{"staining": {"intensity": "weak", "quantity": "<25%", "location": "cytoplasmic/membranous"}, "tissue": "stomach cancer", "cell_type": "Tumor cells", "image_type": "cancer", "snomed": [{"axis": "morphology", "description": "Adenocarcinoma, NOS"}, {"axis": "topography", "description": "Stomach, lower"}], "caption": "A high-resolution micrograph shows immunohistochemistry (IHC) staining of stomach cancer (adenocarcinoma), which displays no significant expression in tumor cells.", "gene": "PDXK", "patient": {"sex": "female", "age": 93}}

---

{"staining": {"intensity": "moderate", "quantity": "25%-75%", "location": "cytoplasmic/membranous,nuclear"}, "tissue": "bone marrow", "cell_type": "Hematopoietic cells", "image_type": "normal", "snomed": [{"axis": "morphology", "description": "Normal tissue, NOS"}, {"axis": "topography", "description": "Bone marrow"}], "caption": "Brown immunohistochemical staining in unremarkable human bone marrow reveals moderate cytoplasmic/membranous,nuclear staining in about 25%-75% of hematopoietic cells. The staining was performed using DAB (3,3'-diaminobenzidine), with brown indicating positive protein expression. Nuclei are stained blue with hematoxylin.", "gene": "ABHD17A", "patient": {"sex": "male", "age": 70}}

* * *

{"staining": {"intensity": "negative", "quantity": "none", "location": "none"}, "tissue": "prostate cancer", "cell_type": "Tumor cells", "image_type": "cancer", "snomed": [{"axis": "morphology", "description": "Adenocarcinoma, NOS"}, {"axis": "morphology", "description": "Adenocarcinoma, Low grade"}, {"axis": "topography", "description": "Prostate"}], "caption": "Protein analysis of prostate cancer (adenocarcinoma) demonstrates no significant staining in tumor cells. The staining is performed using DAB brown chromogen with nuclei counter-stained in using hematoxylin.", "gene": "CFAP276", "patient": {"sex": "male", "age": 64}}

*Problem to solve:*
Please go through the listing and return each line that has "significant" in it.

*Your response:*
{"staining": {"intensity": "weak", "quantity": "<25%", "location": "cytoplasmic/membranous"}, "tissue": "stomach cancer", "cell_type": "Tumor cells", "image_type": "cancer", "snomed": [{"axis": "morphology", "description": "Adenocarcinoma, NOS"}, {"axis": "topography", "description": "Stomach, lower"}], "caption": "A high-resolution micrograph shows immunohistochemistry (IHC) staining of stomach cancer (adenocarcinoma), which displays no significant expression in tumor cells.", "gene": "PDXK", "patient": {"sex": "female", "age": 93}}
{"staining": {"intensity": "negative", "quantity": "none", "location": "none"}, "tissue": "prostate cancer", "cell_type": "Tumor cells", "image_type": "cancer", "snomed": [{"axis": "morphology", "description": "Adenocarcinoma, NOS"}, {"axis": "morphology", "description": "Adenocarcinoma, Low grade"}, {"axis": "topography", "description": "Prostate"}], "caption": "Protein analysis of prostate cancer (adenocarcinoma) demonstrates no significant staining in tumor cells. The staining is performed using DAB brown chromogen with nuclei counter-stained in using hematoxylin.", "gene": "CFAP276", "patient": {"sex": "male", "age": 64}}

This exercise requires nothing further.